=== Section Start ===
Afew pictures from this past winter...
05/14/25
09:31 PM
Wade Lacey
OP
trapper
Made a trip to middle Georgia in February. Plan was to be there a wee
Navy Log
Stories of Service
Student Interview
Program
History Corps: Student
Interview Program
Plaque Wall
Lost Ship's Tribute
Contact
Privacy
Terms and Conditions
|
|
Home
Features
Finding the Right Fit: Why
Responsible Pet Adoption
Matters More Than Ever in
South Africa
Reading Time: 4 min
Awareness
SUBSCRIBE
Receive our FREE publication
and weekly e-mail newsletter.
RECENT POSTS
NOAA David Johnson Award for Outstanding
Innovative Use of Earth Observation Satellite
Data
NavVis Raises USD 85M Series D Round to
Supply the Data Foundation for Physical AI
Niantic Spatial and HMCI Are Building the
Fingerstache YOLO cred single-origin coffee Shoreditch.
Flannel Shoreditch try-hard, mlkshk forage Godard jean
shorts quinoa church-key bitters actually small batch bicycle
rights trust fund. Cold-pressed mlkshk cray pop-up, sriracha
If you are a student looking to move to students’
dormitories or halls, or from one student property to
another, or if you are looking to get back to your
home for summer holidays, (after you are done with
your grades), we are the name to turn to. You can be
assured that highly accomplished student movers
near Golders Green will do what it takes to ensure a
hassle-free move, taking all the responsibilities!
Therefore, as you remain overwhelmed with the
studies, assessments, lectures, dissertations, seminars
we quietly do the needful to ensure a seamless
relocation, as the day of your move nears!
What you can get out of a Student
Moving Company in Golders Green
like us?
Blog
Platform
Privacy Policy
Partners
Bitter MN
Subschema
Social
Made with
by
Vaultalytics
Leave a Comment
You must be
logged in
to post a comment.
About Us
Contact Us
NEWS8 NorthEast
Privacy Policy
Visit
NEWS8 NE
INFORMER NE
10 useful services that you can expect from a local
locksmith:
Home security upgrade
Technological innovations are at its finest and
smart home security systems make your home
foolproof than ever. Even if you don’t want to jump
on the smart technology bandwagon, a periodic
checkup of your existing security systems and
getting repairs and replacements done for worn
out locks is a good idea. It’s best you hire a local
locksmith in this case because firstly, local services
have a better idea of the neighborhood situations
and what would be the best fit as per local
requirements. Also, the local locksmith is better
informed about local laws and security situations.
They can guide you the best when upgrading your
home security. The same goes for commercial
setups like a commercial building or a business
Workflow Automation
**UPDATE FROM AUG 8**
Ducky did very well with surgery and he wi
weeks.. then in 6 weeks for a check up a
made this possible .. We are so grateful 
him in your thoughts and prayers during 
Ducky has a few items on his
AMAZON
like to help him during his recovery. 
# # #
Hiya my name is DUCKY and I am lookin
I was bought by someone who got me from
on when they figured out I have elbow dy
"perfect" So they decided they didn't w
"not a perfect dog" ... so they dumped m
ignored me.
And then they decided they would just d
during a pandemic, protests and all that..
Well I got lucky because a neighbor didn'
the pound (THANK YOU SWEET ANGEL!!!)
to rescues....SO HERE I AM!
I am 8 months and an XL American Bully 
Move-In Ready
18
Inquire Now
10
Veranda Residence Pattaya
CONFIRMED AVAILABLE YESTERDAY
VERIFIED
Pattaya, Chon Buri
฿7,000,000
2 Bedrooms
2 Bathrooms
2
=== Section End ===
— Aim of the task —
Retype the opening part of the records, from the very first line through the line containing "Receive our FREE publication", with both ends included.

— Written solution —
Afew pictures from this past winter...
05/14/25
09:31 PM
Wade Lacey
OP
trapper
Made a trip to middle Georgia in February. Plan was to be there a wee
Navy Log
Stories of Service
Student Interview
Program
History Corps: Student
Interview Program
Plaque Wall
Lost Ship's Tribute
Contact
Privacy
Terms and Conditions
|
|
Home
Features
Finding the Right Fit: Why
Responsible Pet Adoption
Matters More Than Ever in
South Africa
Reading Time: 4 min
Awareness
SUBSCRIBE
Receive our FREE publication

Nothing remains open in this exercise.